Collected data entries =>

/---

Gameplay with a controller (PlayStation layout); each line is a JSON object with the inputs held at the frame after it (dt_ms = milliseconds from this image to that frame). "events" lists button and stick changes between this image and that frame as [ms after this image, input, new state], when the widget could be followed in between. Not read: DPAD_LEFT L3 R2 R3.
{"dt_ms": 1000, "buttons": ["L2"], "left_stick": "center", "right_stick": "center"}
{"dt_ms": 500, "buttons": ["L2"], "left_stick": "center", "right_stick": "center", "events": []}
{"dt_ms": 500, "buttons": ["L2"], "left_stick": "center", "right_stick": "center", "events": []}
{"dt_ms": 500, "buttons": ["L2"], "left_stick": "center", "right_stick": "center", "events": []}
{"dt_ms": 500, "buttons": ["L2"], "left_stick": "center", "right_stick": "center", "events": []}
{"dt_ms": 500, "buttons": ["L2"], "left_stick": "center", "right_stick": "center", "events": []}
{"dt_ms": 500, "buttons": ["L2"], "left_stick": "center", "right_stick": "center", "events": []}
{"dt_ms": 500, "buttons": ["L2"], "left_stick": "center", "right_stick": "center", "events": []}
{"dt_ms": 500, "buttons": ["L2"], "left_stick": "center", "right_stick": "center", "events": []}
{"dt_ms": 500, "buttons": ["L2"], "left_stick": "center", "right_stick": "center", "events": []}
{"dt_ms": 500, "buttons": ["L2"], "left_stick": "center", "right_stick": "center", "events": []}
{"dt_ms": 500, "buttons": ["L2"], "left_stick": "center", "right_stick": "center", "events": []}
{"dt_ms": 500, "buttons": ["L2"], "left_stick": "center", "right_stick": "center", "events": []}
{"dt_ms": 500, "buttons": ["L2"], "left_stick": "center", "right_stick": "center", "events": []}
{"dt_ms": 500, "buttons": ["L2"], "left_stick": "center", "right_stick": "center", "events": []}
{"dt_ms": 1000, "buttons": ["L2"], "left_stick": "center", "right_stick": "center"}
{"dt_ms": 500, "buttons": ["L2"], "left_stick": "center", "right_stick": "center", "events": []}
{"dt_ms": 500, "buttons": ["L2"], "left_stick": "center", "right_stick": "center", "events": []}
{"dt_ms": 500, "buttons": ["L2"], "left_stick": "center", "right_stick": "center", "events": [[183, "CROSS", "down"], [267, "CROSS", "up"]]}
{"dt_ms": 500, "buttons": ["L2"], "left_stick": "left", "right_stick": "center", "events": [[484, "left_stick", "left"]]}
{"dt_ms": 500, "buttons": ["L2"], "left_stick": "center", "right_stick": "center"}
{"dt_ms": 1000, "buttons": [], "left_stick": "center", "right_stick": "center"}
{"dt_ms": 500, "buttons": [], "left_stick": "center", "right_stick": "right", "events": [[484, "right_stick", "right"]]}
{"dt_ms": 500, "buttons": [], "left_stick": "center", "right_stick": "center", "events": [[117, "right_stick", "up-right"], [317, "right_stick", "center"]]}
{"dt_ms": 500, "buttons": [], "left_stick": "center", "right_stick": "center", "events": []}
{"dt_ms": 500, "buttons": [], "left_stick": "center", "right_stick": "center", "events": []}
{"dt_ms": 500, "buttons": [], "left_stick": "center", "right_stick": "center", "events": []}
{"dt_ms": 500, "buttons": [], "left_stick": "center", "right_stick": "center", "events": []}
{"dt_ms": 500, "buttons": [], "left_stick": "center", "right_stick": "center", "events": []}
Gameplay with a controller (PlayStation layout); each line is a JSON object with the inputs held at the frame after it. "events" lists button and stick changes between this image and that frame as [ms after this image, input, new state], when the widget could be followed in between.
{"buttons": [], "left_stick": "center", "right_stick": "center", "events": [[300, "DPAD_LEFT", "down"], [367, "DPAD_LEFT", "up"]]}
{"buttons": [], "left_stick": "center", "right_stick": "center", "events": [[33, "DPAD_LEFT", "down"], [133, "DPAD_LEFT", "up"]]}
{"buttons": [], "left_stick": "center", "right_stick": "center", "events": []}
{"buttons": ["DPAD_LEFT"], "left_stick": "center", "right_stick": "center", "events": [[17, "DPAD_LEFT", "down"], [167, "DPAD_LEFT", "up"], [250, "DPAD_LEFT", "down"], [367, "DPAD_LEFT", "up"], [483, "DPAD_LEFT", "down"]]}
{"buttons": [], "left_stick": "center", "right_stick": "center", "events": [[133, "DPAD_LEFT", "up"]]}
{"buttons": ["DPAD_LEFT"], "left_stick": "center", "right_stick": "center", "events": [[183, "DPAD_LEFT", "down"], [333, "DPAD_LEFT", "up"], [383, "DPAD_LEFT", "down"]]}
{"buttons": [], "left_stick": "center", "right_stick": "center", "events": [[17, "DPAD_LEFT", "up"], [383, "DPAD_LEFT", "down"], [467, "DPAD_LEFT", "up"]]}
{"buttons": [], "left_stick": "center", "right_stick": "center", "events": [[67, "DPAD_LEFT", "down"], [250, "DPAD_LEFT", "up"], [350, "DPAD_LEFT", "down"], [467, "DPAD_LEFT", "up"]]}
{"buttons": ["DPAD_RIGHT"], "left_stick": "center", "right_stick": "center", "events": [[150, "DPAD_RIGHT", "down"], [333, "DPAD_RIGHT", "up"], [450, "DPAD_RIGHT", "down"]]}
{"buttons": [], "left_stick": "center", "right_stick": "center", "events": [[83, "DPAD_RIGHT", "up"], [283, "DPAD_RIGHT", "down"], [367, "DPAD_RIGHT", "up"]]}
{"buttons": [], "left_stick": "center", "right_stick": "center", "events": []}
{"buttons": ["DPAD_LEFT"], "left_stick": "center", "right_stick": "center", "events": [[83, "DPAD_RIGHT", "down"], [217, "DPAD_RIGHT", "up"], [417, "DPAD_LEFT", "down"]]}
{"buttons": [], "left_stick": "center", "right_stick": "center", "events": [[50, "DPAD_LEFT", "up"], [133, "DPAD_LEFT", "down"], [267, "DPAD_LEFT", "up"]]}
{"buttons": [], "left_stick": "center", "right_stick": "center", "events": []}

\---

For this exercise, return every line from the data that holds the string "state".

Gameplay with a controller (PlayStation layout); each line is a JSON object with the inputs held at the frame after it (dt_ms = milliseconds from this image to that frame). "events" lists button and stick changes between this image and that frame as [ms after this image, input, new state], when the widget could be followed in between. Not read: DPAD_LEFT L3 R2 R3.
Gameplay with a controller (PlayStation layout); each line is a JSON object with the inputs held at the frame after it. "events" lists button and stick changes between this image and that frame as [ms after this image, input, new state], when the widget could be followed in between.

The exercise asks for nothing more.